In Europa gibt es drei große Volkswirtschaften - Deutschland, Frankreich und Großbritannien. Ohne die läuft in der Europäischen Union (EU) nichts.

Hamburg/London. In Europa gibt es drei große Volkswirtschaften - Deutschland, Frankreich und Großbritannien. Ohne die läuft in der Europäischen Union (EU) nichts. Und die drei Staaten haben mit Bundeskanzlerin Angela Merkel, Staatspräsident Nicolas Sarkozy und Premier Gordon Brown machtbewusste Politiker an der Spitze. Die beiden Männer sowie EU-Kommissionspräsident Jose Manuel Barroso trafen sich gestern in London - Angela Merkel war nicht eingeladen.

Vor einem Jahr wäre so etwas undenkbar gewesen. Da war die deutsche Regierungschefin die mächtigste Person in Europa. Die deutsche EU-Ratspräsidentschaft im ersten Halbjahr 2007 hatte sie mit den Klima-Beschlüssen sowie der Einigung über den EU-Reformvertrag erfolgreich absolviert und außerdem beim G8-Gipfel in Heiligendamm auf internationalem Parkett einen glänzenden Eindruck gemacht. Ohne die Kanzlerin, schon mal bewundernd "Miss World" genannt, ging nichts in der Politik.

Der große Unterschied: 2007 wirkte sie tatkräftig und entschlossen, jetzt eher defensiv und zögerlich. Und vor einem Jahr waren die wichtigsten europäischen Mitstreiter und Konkurrenten am Ende ihrer Karrieren. Der französische Staatspräsident Jacques Chirac übergab sein Amt am 16. Mai an Sarkozy. Und der britische Premier Tony Blair trat am 27. Juni zugunsten von Brown zurück.
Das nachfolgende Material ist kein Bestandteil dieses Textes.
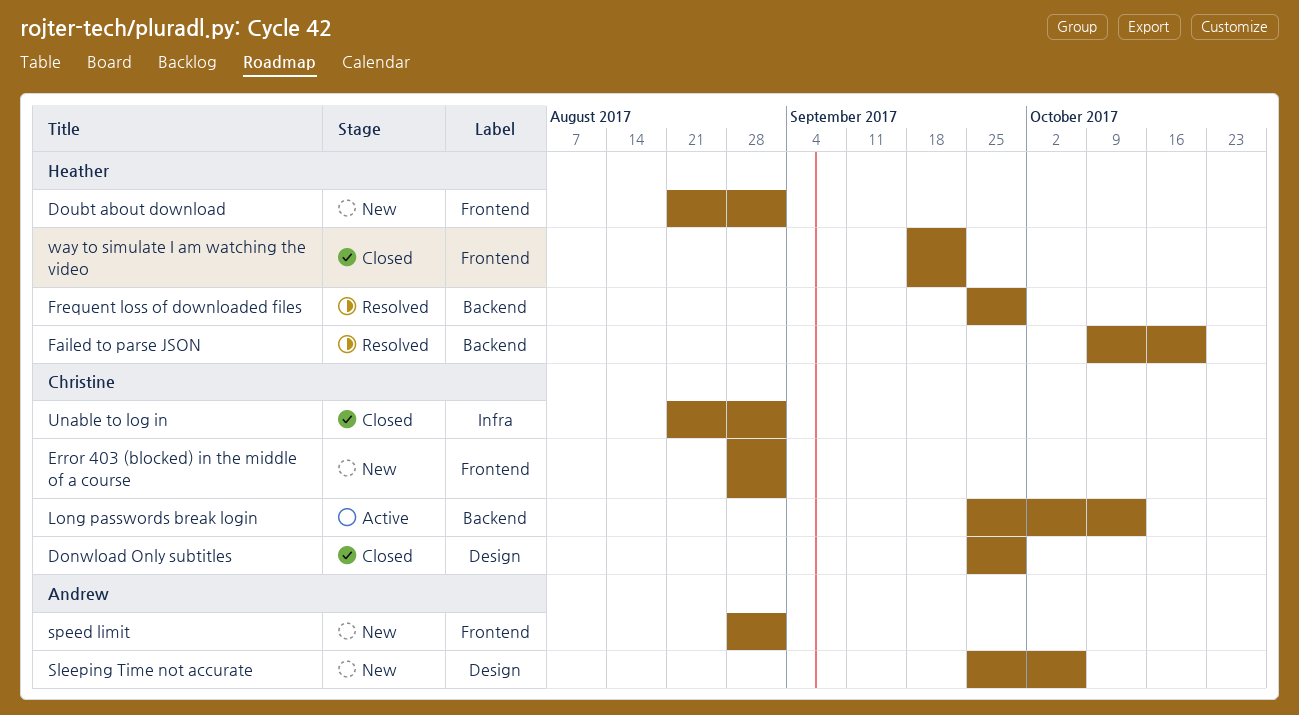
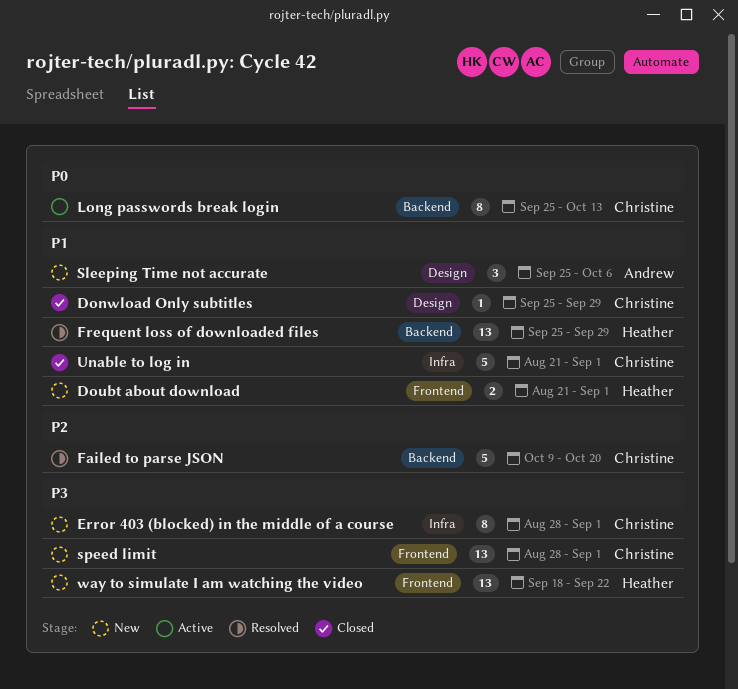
Error 403 (blocked) in the middle of a course, label: Frontend -> Infra
Failed to parse JSON, owner: Heather -> Christine
speed limit, owner: Andrew -> Christine
way to simulate I am watching the video, status: Closed -> New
In CDU und SPD sieht man keinen Affront gegen die Kanzlerin. Martin Schulz, Vorsitzender der Sozialisten-Fraktion im Europaparlament hält das Treffen für "eine der vielen spontanen Ideen von Sarkozy". Eine "Degradierung der Kanzlerin" sei es nicht, sagte Schulz dem Abendblatt. Und Elmar Brok, CDU-Außenpolitiker im Europaparlament, bemerkte gegenüber dem Abendblatt: "Gordon Brown ist doch auch nicht immer eingeladen, wenn Angela Merkel sich mit Nicolas Sarkozy trifft." Von "Missachtung der Kanzlerin" könne man nicht sprechen.

Für Gordon Brown, der unter Blair zehn Jahre lang britischer Schatzkanzler war, erwies sich die Banken- und Konjunkturkrise als großer Glücksfall: Im Frühjahr verzeichnete die Labour-Partei vernichtende Verluste bei Nachwahlen, die Umfragewerte waren im Keller, Browns Tage als Premier schienen gezählt. Es fand sich nur kein Parteifreund, der den Königsmörder geben wollte. Als sich dann jedoch die Finanzkrise entfaltete, brachte Brown seine Erfahrung ein und spannte als Erster in einem EU-Land Rettungsschirme auf.

Wie Brown ist auch Nicolas Sarkozy ein Gewinner der Finanz- und Wirtschaftskrise. Beide Politiker wollen auf die Bundesregierung Druck ausüben, damit die zur Linderung der Krise einen höheren Beitrag leistet. Ulla Brunkhorst von der Deutschen Gesellschaft für Auswärtige Politik (DGAP) sagte dem Abendblatt: "Aus Sicht von Brown und Sarkozy geht die Bundeskanzlerin beim Konjunkturprogramm zu zögerlich vor."

Sarkozy nutzt als amtierender EU-Ratspräsident sein Amt, um sich als entschlossener Macher ins Szene zu setzen. "Frankreich arbeitet, Deutschland denkt nach", sagte der kleine hyperaktive Politiker - Spitzname "President Bling-Bling"- vor Kurzem. Altkanzler Helmut Schmidt hat Sarkozy denn auch gerade Sachkenntnis im Umgang mit der Finanzkrise bescheinigt.

Der "Sarkozy-Turbo" laufe in der Endphase der EU-Ratspräsidentschaft auf Hochtouren, heißt es in deutschen EU-Kreisen. Der Präsident wolle unbedingt "noch etwas drehen", so sei der Londoner Gipfel zu sehen.

Die Kanzlerin, die am Wochenende noch mit Sarkozy und Brown telefonierte, reagierte nicht. Sie verlässt sich auf die Stärke ihres Landes: Ohne Deutschland als größte europäische Volkswirtschaft kann in der EU nichts beschlossen werden.